[Saved entries]
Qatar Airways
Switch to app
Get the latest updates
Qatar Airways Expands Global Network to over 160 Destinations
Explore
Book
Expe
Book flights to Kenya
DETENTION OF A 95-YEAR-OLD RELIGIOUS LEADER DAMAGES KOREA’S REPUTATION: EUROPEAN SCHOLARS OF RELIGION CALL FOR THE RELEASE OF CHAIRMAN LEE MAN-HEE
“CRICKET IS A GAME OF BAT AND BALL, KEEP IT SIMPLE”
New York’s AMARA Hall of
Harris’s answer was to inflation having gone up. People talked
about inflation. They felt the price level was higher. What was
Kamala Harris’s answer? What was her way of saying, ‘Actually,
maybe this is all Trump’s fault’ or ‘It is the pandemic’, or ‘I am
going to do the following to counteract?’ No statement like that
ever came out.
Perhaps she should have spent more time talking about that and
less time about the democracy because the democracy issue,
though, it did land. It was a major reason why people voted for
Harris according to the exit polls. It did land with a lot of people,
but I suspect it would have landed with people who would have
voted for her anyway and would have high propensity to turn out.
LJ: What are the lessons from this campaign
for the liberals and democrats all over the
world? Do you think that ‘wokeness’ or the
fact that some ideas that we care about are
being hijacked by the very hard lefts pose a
* * *
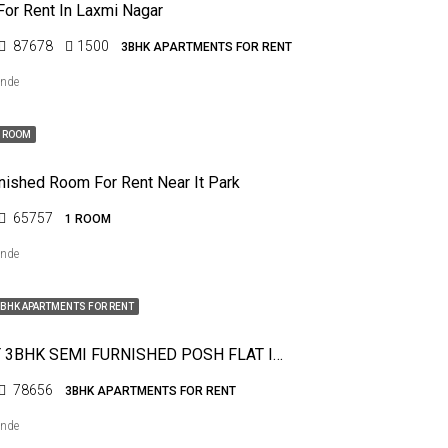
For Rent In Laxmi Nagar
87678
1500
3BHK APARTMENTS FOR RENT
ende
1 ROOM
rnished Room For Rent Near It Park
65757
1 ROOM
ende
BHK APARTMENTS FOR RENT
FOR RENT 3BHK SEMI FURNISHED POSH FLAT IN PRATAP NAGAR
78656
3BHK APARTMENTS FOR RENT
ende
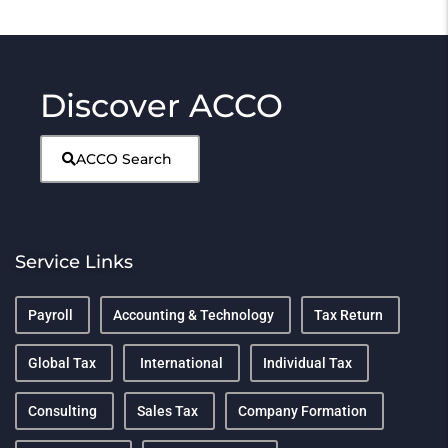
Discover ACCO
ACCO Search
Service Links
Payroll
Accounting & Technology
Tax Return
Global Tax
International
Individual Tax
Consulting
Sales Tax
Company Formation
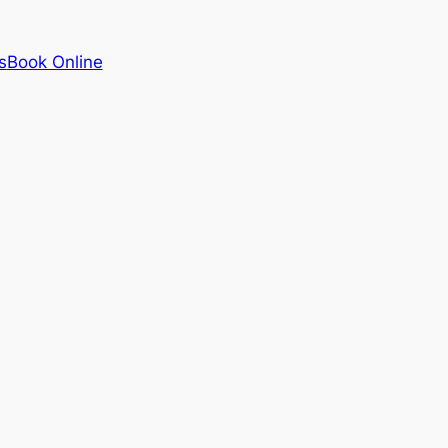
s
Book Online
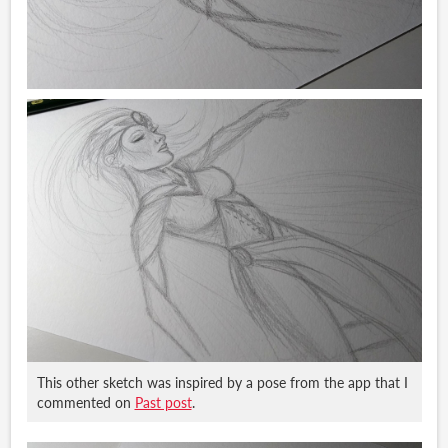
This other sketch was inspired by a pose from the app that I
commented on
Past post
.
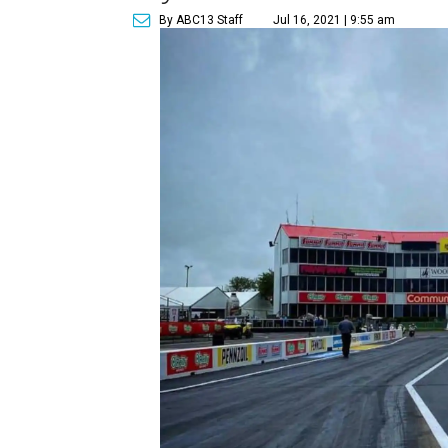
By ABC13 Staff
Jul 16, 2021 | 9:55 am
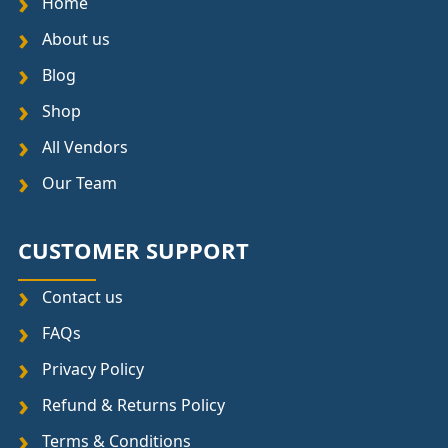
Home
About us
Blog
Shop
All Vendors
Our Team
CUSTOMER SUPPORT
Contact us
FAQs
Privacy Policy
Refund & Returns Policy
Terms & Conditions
...
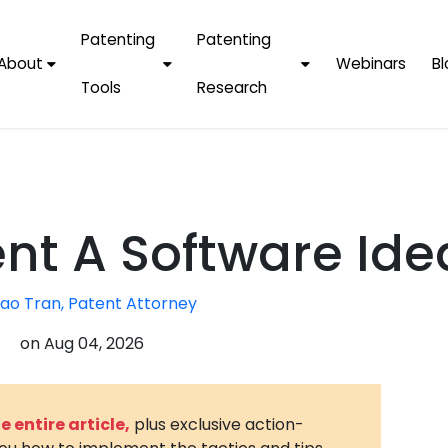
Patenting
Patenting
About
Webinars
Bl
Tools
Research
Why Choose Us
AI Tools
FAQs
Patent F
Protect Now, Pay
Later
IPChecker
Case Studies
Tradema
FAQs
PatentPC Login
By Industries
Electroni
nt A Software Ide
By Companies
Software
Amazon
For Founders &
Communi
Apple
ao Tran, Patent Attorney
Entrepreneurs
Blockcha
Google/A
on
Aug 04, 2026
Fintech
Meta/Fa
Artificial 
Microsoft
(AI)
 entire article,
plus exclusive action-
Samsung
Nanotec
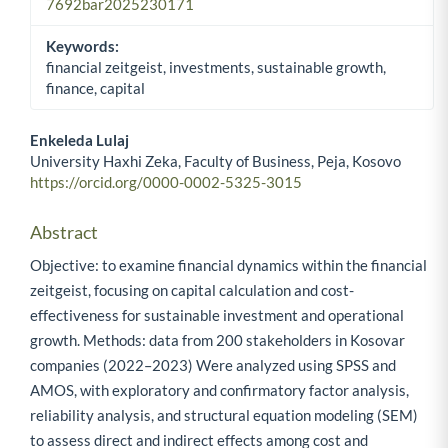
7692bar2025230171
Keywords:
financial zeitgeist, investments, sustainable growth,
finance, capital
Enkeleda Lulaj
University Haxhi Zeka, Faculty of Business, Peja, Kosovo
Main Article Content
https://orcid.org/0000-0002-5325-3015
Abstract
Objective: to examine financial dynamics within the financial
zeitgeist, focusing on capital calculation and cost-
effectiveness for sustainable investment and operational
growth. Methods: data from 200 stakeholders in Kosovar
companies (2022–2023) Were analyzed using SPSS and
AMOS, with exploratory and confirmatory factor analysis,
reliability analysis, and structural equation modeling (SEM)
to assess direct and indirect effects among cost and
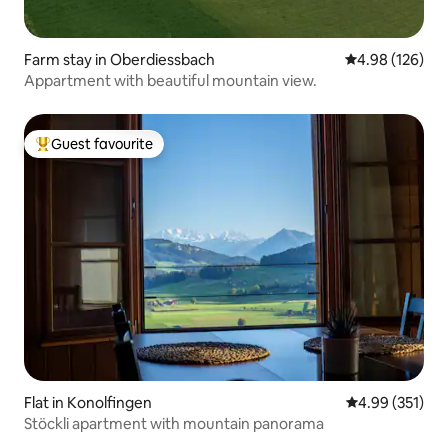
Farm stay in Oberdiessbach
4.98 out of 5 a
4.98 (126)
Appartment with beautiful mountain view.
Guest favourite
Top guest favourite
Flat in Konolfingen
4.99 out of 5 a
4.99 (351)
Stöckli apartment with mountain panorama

Directions for this task:
Copy, exactly and only, the lines above that begin with the one containing "but I suspect" and finish with the one containing "being hijacked by the very hard lefts pose a".

Response to the task:
but I suspect it would have landed with people who would have
voted for her anyway and would have high propensity to turn out.
LJ: What are the lessons from this campaign
for the liberals and democrats all over the
world? Do you think that ‘wokeness’ or the
fact that some ideas that we care about are
being hijacked by the very hard lefts pose a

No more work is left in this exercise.